Again by using equation (2) we get,
Area of \[\Delta ALC=\dfrac{1}{2}\left( \dfrac{x}{2} \right)=\dfrac{x}{4}\] - (5)
Now consider quadrilateral ALCM,
Area (ALCM) = area (ALC) + area (AMC)
By using (3) & (4) we get,
Area (ALCM) = \[\dfrac{x}{4}+\dfrac{x}{4}=\dfrac{2x}{4}=\dfrac{x}{2}\].
Now area of \[\Delta ALM\] = area (ALCM) – area (\[\Delta LCM\])
Now area of \[\Delta ALM\] = area (ABCD) – {area (\[\Delta ABL\]) + area (\[\Delta ADM\]) + area (\[\Delta LMC\])}.
Now because area of \[\Delta ABL\] = area of \[\Delta ALC=\dfrac{x}{4}\]
This is obtained by using (3) & (5).
Again similarly the area of \[\Delta ADM\] = area of \[\Delta AMC=\dfrac{x}{4}\].
Using equation (3) and (4),
Then we have,
Area of \[\Delta ALM=x\] - { \[\dfrac{x}{4}+\dfrac{x}{4}\] + area of \[\left( \Delta LMC \right)\] }
Now again the area of \[\Delta LMC=\dfrac{1}{8}\] area of ABCD.
This is to because when L is the mid – point of BC and M is the mid – point of DC then area of \[\Delta LMC\] is equation \[\dfrac{1}{4}\] area of \[\Delta BCD\].

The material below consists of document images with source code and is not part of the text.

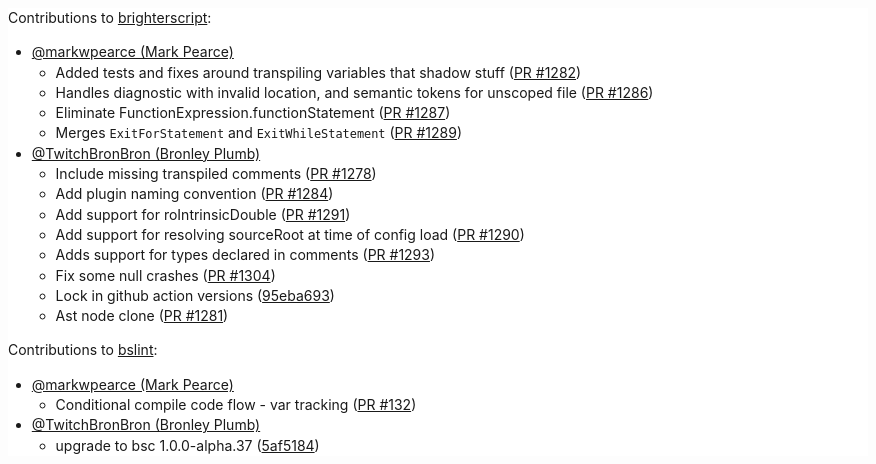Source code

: Contributions to [brighterscript](https://github.com/RokuCommunity/brighterscript):

-   [@markwpearce (Mark Pearce)](https://github.com/markwpearce)
    -   Added tests and fixes around transpiling variables that shadow stuff ([PR #1282](https://github.com/RokuCommunity/brighterscript/pull/1282))
    -   Handles diagnostic with invalid location, and semantic tokens for unscoped file ([PR #1286](https://github.com/RokuCommunity/brighterscript/pull/1286))
    -   Eliminate FunctionExpression.functionStatement ([PR #1287](https://github.com/RokuCommunity/brighterscript/pull/1287))
    -   Merges `ExitForStatement` and `ExitWhileStatement` ([PR #1289](https://github.com/RokuCommunity/brighterscript/pull/1289))
-   [@TwitchBronBron (Bronley Plumb)](https://github.com/TwitchBronBron)
    -   Include missing transpiled comments ([PR #1278](https://github.com/RokuCommunity/brighterscript/pull/1278))
    -   Add plugin naming convention ([PR #1284](https://github.com/RokuCommunity/brighterscript/pull/1284))
    -   Add support for roIntrinsicDouble ([PR #1291](https://github.com/RokuCommunity/brighterscript/pull/1291))
    -   Add support for resolving sourceRoot at time of config load ([PR #1290](https://github.com/RokuCommunity/brighterscript/pull/1290))
    -   Adds support for types declared in comments ([PR #1293](https://github.com/RokuCommunity/brighterscript/pull/1293))
    -   Fix some null crashes ([PR #1304](https://github.com/RokuCommunity/brighterscript/pull/1304))
    -   Lock in github action versions ([95eba693](https://github.com/RokuCommunity/brighterscript/commit/95eba693))
    -   Ast node clone ([PR #1281](https://github.com/RokuCommunity/brighterscript/pull/1281))

Contributions to [bslint](https://github.com/RokuCommunity/bslint):

-   [@markwpearce (Mark Pearce)](https://github.com/markwpearce)
    -   Conditional compile code flow - var tracking ([PR #132](https://github.com/RokuCommunity/bslint/pull/132))
-   [@TwitchBronBron (Bronley Plumb)](https://github.com/TwitchBronBron)
    -   upgrade to bsc 1.0.0-alpha.37 ([5af5184](https://github.com/RokuCommunity/bslint/commit/5af5184))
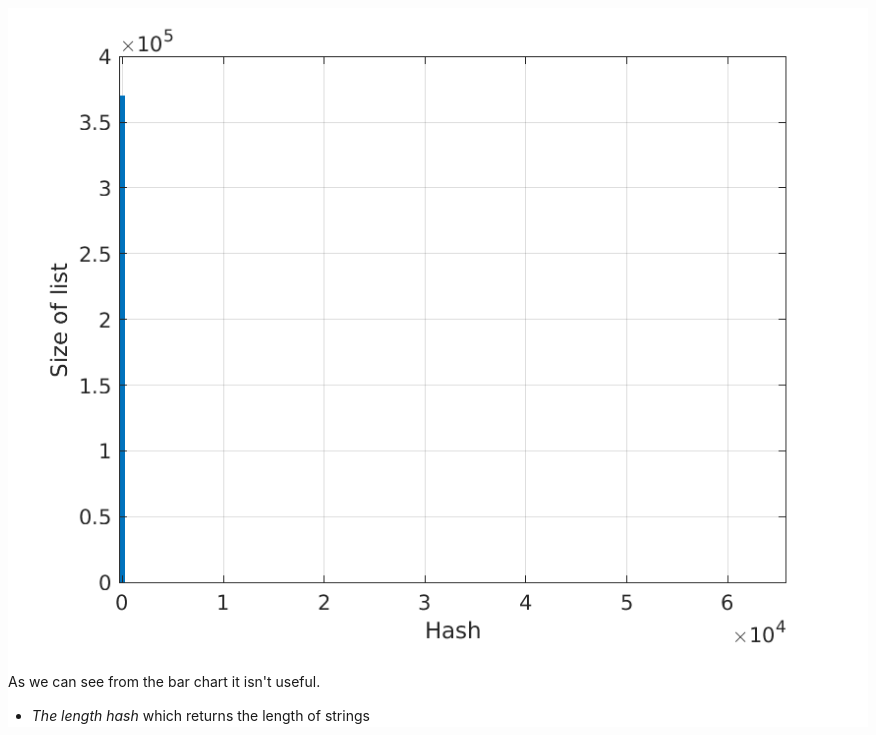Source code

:   <img src="https://github.com/Exactlywb/HashTable/blob/master/unoptimized/csv/uselessHash.png"/>
</p>

As we can see from the bar chart it isn't useful.

* _The length hash_ which returns the length of strings

<p align = "center">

Now from (*) we had an area of \[\Delta BCD=\dfrac{x}{2}\].
Then the area of \[\Delta LMC=\dfrac{1}{4}\left( \dfrac{x}{2} \right)=\dfrac{x}{8}\].
Finally we have,
Area of \[\Delta ALM=x-\left\{ \dfrac{x}{4}+\dfrac{x}{4}+\dfrac{x}{8} \right\}\]
Area of \[\Delta ALM=x-\left\{ \dfrac{x}{2}+\dfrac{x}{8} \right\}\]
Area of \[\Delta ALM=x-\left\{ \dfrac{4x+x}{8} \right\}\]
Area of \[\Delta ALM=x-\dfrac{5x}{8}\]
Area of \[\Delta ALM=\dfrac{\left( 8-5 \right)x}{8}\]
Area of \[\Delta ALM=\dfrac{3}{8}x\]
\[\Rightarrow \] 8 (area of \[\Delta ALM\]) = 3 (area of parallelogram ABCD)
Hence proved.

Note: The solution is a bit longer so you need not confuse and patiently proceed to get the answer. The possibility of error in this question can be at a point where you have taken \[\Delta ALM\]. Be careful that we have to find the area of triangle ALM and area of ABCD therefore it is important to relate the area of \[\Delta BCD\] or \[\Delta BDC\] to the area of ABCD.